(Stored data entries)
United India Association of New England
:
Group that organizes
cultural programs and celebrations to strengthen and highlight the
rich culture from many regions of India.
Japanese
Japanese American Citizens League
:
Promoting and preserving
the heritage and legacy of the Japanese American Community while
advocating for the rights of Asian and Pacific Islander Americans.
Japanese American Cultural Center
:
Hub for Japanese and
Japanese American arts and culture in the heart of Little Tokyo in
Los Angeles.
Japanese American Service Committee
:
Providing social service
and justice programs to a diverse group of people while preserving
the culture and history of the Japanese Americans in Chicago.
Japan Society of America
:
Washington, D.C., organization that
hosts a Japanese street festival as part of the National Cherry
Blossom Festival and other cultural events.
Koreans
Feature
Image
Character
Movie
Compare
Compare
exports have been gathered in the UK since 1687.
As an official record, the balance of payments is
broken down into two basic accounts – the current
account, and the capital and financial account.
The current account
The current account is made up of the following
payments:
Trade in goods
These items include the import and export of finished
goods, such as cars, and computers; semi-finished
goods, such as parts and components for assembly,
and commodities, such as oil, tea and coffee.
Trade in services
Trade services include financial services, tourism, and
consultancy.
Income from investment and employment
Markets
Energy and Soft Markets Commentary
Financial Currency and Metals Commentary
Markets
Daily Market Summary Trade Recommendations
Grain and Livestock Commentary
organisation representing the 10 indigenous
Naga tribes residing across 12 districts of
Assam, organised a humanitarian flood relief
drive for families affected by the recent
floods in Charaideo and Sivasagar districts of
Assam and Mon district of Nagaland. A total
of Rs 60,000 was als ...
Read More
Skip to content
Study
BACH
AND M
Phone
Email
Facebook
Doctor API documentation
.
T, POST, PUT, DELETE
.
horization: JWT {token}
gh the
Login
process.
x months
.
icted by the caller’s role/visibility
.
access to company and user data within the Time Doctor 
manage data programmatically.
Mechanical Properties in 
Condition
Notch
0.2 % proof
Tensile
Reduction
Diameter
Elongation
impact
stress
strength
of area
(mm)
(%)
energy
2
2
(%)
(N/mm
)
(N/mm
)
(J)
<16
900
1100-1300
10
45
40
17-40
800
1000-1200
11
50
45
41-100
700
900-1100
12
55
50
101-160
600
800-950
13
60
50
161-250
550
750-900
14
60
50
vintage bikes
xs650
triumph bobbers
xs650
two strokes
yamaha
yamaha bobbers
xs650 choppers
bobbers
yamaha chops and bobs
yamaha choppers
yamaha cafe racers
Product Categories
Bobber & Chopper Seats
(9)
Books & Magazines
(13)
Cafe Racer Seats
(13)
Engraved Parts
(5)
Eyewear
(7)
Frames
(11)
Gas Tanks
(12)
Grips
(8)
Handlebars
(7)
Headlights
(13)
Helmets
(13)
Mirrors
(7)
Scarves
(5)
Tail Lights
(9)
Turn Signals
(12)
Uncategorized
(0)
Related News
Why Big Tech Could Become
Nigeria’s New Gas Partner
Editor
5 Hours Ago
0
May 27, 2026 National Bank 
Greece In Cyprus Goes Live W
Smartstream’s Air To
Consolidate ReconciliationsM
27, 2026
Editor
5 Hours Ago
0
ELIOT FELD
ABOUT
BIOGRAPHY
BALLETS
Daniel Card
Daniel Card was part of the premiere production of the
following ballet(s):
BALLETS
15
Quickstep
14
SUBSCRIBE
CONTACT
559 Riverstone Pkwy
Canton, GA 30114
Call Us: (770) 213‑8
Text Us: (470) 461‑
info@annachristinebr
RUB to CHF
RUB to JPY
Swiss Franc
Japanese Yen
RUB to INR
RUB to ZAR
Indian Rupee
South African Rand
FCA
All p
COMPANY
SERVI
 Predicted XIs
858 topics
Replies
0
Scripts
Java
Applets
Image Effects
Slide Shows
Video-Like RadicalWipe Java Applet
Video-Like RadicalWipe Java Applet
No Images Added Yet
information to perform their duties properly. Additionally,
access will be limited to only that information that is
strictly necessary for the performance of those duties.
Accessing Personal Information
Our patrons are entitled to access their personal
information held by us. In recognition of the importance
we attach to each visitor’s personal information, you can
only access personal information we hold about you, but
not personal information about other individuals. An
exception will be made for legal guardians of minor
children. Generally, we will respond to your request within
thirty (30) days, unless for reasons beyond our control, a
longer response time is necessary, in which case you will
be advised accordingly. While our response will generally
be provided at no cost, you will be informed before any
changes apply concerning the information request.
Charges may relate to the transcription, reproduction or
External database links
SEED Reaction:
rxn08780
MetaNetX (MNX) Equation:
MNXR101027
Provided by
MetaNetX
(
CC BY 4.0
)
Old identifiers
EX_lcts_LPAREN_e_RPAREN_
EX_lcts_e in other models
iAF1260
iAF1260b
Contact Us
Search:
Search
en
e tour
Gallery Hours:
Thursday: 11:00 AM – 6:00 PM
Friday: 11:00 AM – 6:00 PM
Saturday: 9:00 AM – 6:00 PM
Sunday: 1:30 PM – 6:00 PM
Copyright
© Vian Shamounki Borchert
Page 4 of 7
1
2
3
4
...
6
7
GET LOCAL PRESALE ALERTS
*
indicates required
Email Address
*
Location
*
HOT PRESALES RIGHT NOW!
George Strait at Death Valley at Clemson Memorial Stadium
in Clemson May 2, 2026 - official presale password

§ **Exercise aim**:
Restating every entry above word for word is the whole task.

§ **Response to this exercise**:
United India Association of New England
:
Group that organizes
cultural programs and celebrations to strengthen and highlight the
rich culture from many regions of India.
Japanese
Japanese American Citizens League
:
Promoting and preserving
the heritage and legacy of the Japanese American Community while
advocating for the rights of Asian and Pacific Islander Americans.
Japanese American Cultural Center
:
Hub for Japanese and
Japanese American arts and culture in the heart of Little Tokyo in
Los Angeles.
Japanese American Service Committee
:
Providing social service
and justice programs to a diverse group of people while preserving
the culture and history of the Japanese Americans in Chicago.
Japan Society of America
:
Washington, D.C., organization that
hosts a Japanese street festival as part of the National Cherry
Blossom Festival and other cultural events.
Koreans
Feature
Image
Character
Movie
Compare
Compare
exports have been gathered in the UK since 1687.
As an official record, the balance of payments is
broken down into two basic accounts – the current
account, and the capital and financial account.
The current account
The current account is made up of the following
payments:
Trade in goods
These items include the import and export of finished
goods, such as cars, and computers; semi-finished
goods, such as parts and components for assembly,
and commodities, such as oil, tea and coffee.
Trade in services
Trade services include financial services, tourism, and
consultancy.
Income from investment and employment
Markets
Energy and Soft Markets Commentary
Financial Currency and Metals Commentary
Markets
Daily Market Summary Trade Recommendations
Grain and Livestock Commentary
organisation representing the 10 indigenous
Naga tribes residing across 12 districts of
Assam, organised a humanitarian flood relief
drive for families affected by the recent
floods in Charaideo and Sivasagar districts of
Assam and Mon district of Nagaland. A total
of Rs 60,000 was als ...
Read More
Skip to content
Study
BACH
AND M
Phone
Email
Facebook
Doctor API documentation
.
T, POST, PUT, DELETE
.
horization: JWT {token}
gh the
Login
process.
x months
.
icted by the caller’s role/visibility
.
access to company and user data within the Time Doctor 
manage data programmatically.
Mechanical Properties in 
Condition
Notch
0.2 % proof
Tensile
Reduction
Diameter
Elongation
impact
stress
strength
of area
(mm)
(%)
energy
2
2
(%)
(N/mm
)
(N/mm
)
(J)
<16
900
1100-1300
10
45
40
17-40
800
1000-1200
11
50
45
41-100
700
900-1100
12
55
50
101-160
600
800-950
13
60
50
161-250
550
750-900
14
60
50
vintage bikes
xs650
triumph bobbers
xs650
two strokes
yamaha
yamaha bobbers
xs650 choppers
bobbers
yamaha chops and bobs
yamaha choppers
yamaha cafe racers
Product Categories
Bobber & Chopper Seats
(9)
Books & Magazines
(13)
Cafe Racer Seats
(13)
Engraved Parts
(5)
Eyewear
(7)
Frames
(11)
Gas Tanks
(12)
Grips
(8)
Handlebars
(7)
Headlights
(13)
Helmets
(13)
Mirrors
(7)
Scarves
(5)
Tail Lights
(9)
Turn Signals
(12)
Uncategorized
(0)
Related News
Why Big Tech Could Become
Nigeria’s New Gas Partner
Editor
5 Hours Ago
0
May 27, 2026 National Bank 
Greece In Cyprus Goes Live W
Smartstream’s Air To
Consolidate ReconciliationsM
27, 2026
Editor
5 Hours Ago
0
ELIOT FELD
ABOUT
BIOGRAPHY
BALLETS
Daniel Card
Daniel Card was part of the premiere production of the
following ballet(s):
BALLETS
15
Quickstep
14
SUBSCRIBE
CONTACT
559 Riverstone Pkwy
Canton, GA 30114
Call Us: (770) 213‑8
Text Us: (470) 461‑
info@annachristinebr
RUB to CHF
RUB to JPY
Swiss Franc
Japanese Yen
RUB to INR
RUB to ZAR
Indian Rupee
South African Rand
FCA
All p
COMPANY
SERVI
 Predicted XIs
858 topics
Replies
0
Scripts
Java
Applets
Image Effects
Slide Shows
Video-Like RadicalWipe Java Applet
Video-Like RadicalWipe Java Applet
No Images Added Yet
information to perform their duties properly. Additionally,
access will be limited to only that information that is
strictly necessary for the performance of those duties.
Accessing Personal Information
Our patrons are entitled to access their personal
information held by us. In recognition of the importance
we attach to each visitor’s personal information, you can
only access personal information we hold about you, but
not personal information about other individuals. An
exception will be made for legal guardians of minor
children. Generally, we will respond to your request within
thirty (30) days, unless for reasons beyond our control, a
longer response time is necessary, in which case you will
be advised accordingly. While our response will generally
be provided at no cost, you will be informed before any
changes apply concerning the information request.
Charges may relate to the transcription, reproduction or
External database links
SEED Reaction:
rxn08780
MetaNetX (MNX) Equation:
MNXR101027
Provided by
MetaNetX
(
CC BY 4.0
)
Old identifiers
EX_lcts_LPAREN_e_RPAREN_
EX_lcts_e in other models
iAF1260
iAF1260b
Contact Us
Search:
Search
en
e tour
Gallery Hours:
Thursday: 11:00 AM – 6:00 PM
Friday: 11:00 AM – 6:00 PM
Saturday: 9:00 AM – 6:00 PM
Sunday: 1:30 PM – 6:00 PM
Copyright
© Vian Shamounki Borchert
Page 4 of 7
1
2
3
4
...
6
7
GET LOCAL PRESALE ALERTS
*
indicates required
Email Address
*
Location
*
HOT PRESALES RIGHT NOW!
George Strait at Death Valley at Clemson Memorial Stadium
in Clemson May 2, 2026 - official presale password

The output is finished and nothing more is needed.